Dafür ist so ein Austausch ja da, dass sie ihre Eindrücke mitnimmt, zurück nach Russland. Schadowa will vom Ausland lernen, ihren neugierigen Freunden alles erzählen, aber sie denkt überhaupt nicht daran, ihre Heimat zu verlassen. Sie will für Fortschritte kämpfen, unverkrampfter mit den Menschen reden. Für so selbstverständlich hält sie das nicht. Politik? Wird umschifft, so ist das oft: Nicht einmal im Elternhaus wird offen darüber debattiert.

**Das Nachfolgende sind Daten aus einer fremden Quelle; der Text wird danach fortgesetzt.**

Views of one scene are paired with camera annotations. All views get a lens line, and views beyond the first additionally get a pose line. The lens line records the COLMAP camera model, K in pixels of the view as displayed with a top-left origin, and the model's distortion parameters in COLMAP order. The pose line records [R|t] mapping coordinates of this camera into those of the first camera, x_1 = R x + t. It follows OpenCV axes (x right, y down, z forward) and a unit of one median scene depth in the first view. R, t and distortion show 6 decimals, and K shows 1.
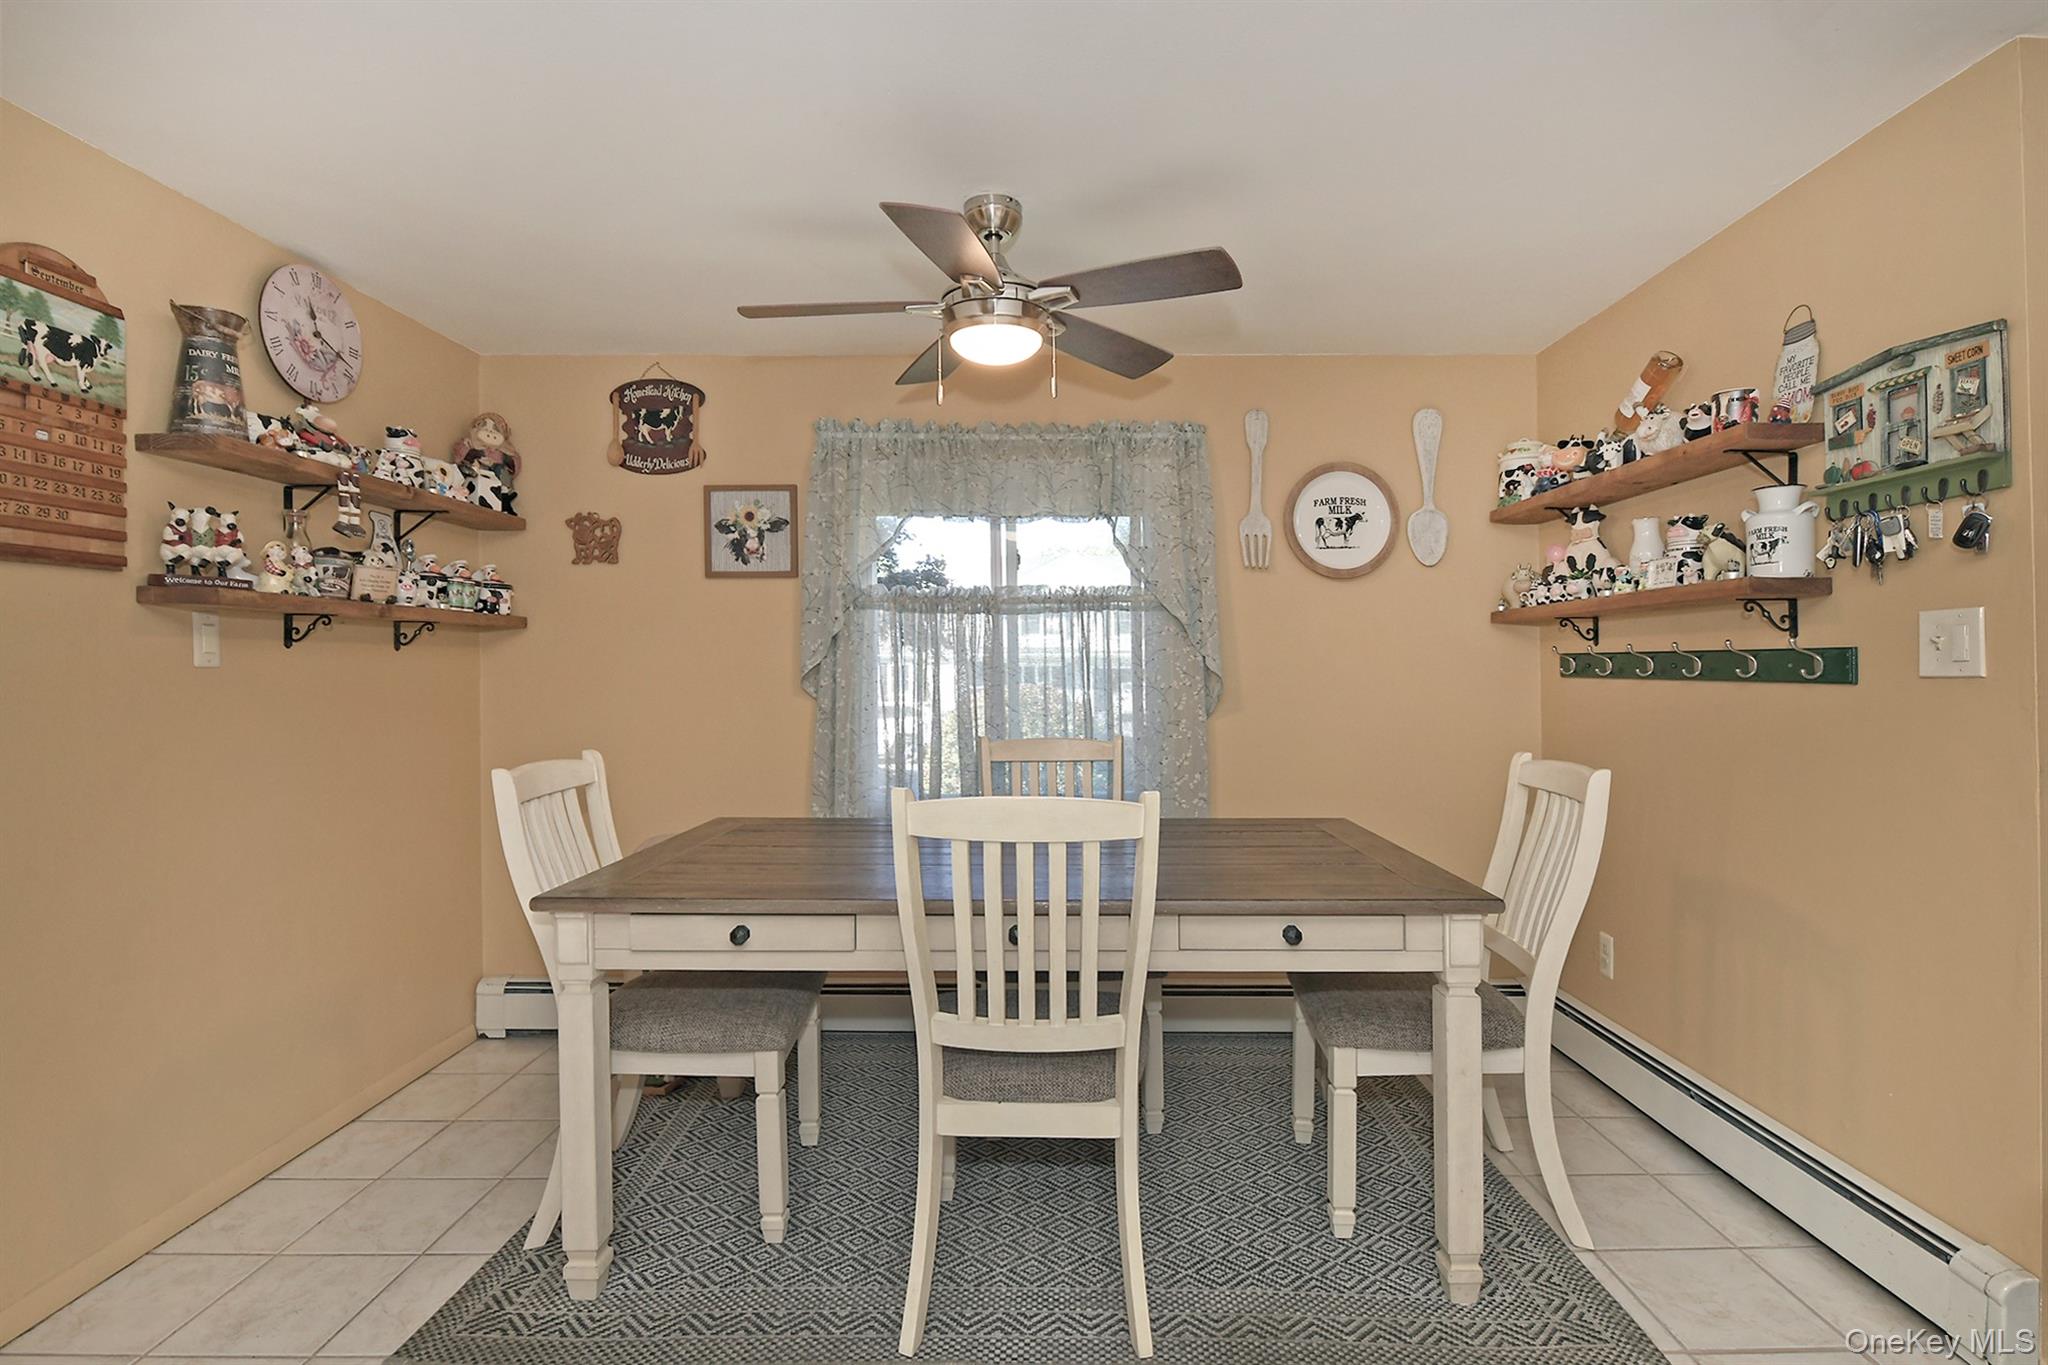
lens RADIAL K [[998.5, 0, 1033.9], [0, 998.5, 674.0], [0, 0, 1]] dist [-0.011680, 0.003069]
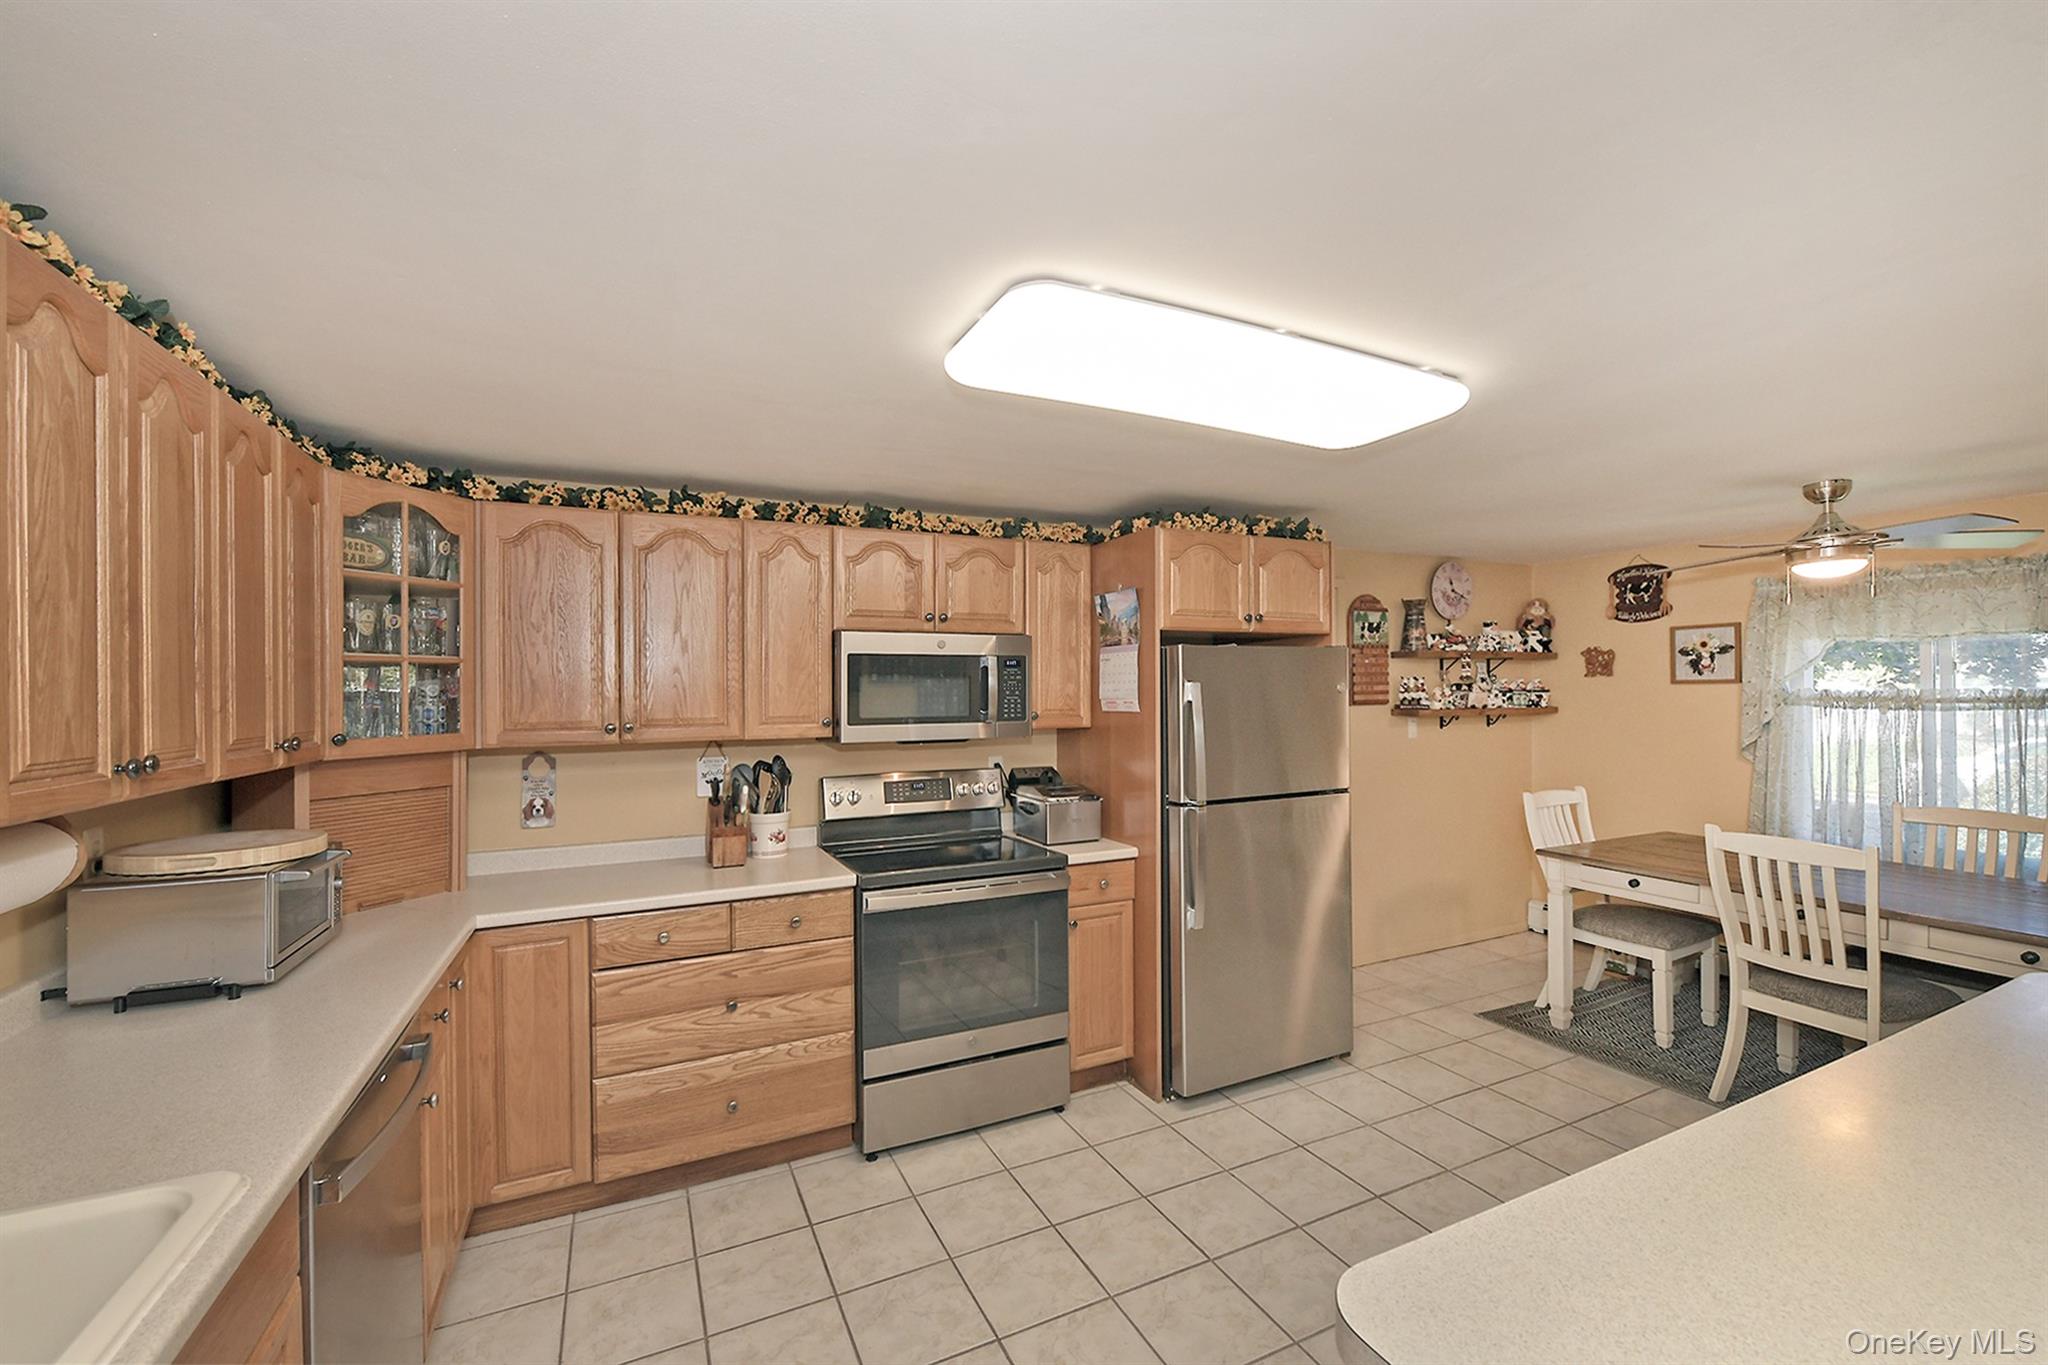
lens RADIAL K [[849.0, 0, 1021.9], [0, 849.0, 690.6], [0, 0, 1]] dist [-0.004287, -0.000094]
pose [[0.461575, 0.003467, -0.887095, 0.557325], [0.001763, 0.999987, 0.004826, -0.128826], [0.887100, -0.003792, 0.461562, -0.789754]]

Nachdenkliche Stille, als Bürgermeister Janik nach der Veranstaltung mit seiner Delegation am Esstisch im Erlangen-Haus sitzt. Ist das Experiment geglückt? "Wir haben kaum etwas von den Russen erfahren", bemerkt eine. Immerhin wurden nicht nur Vorträge abgelesen, sondern es wurde wirklich gefragt und geantwortet. Die Neugier ist da. Sie kann Anfang sein. Das war schon einmal so. Damals, 1983.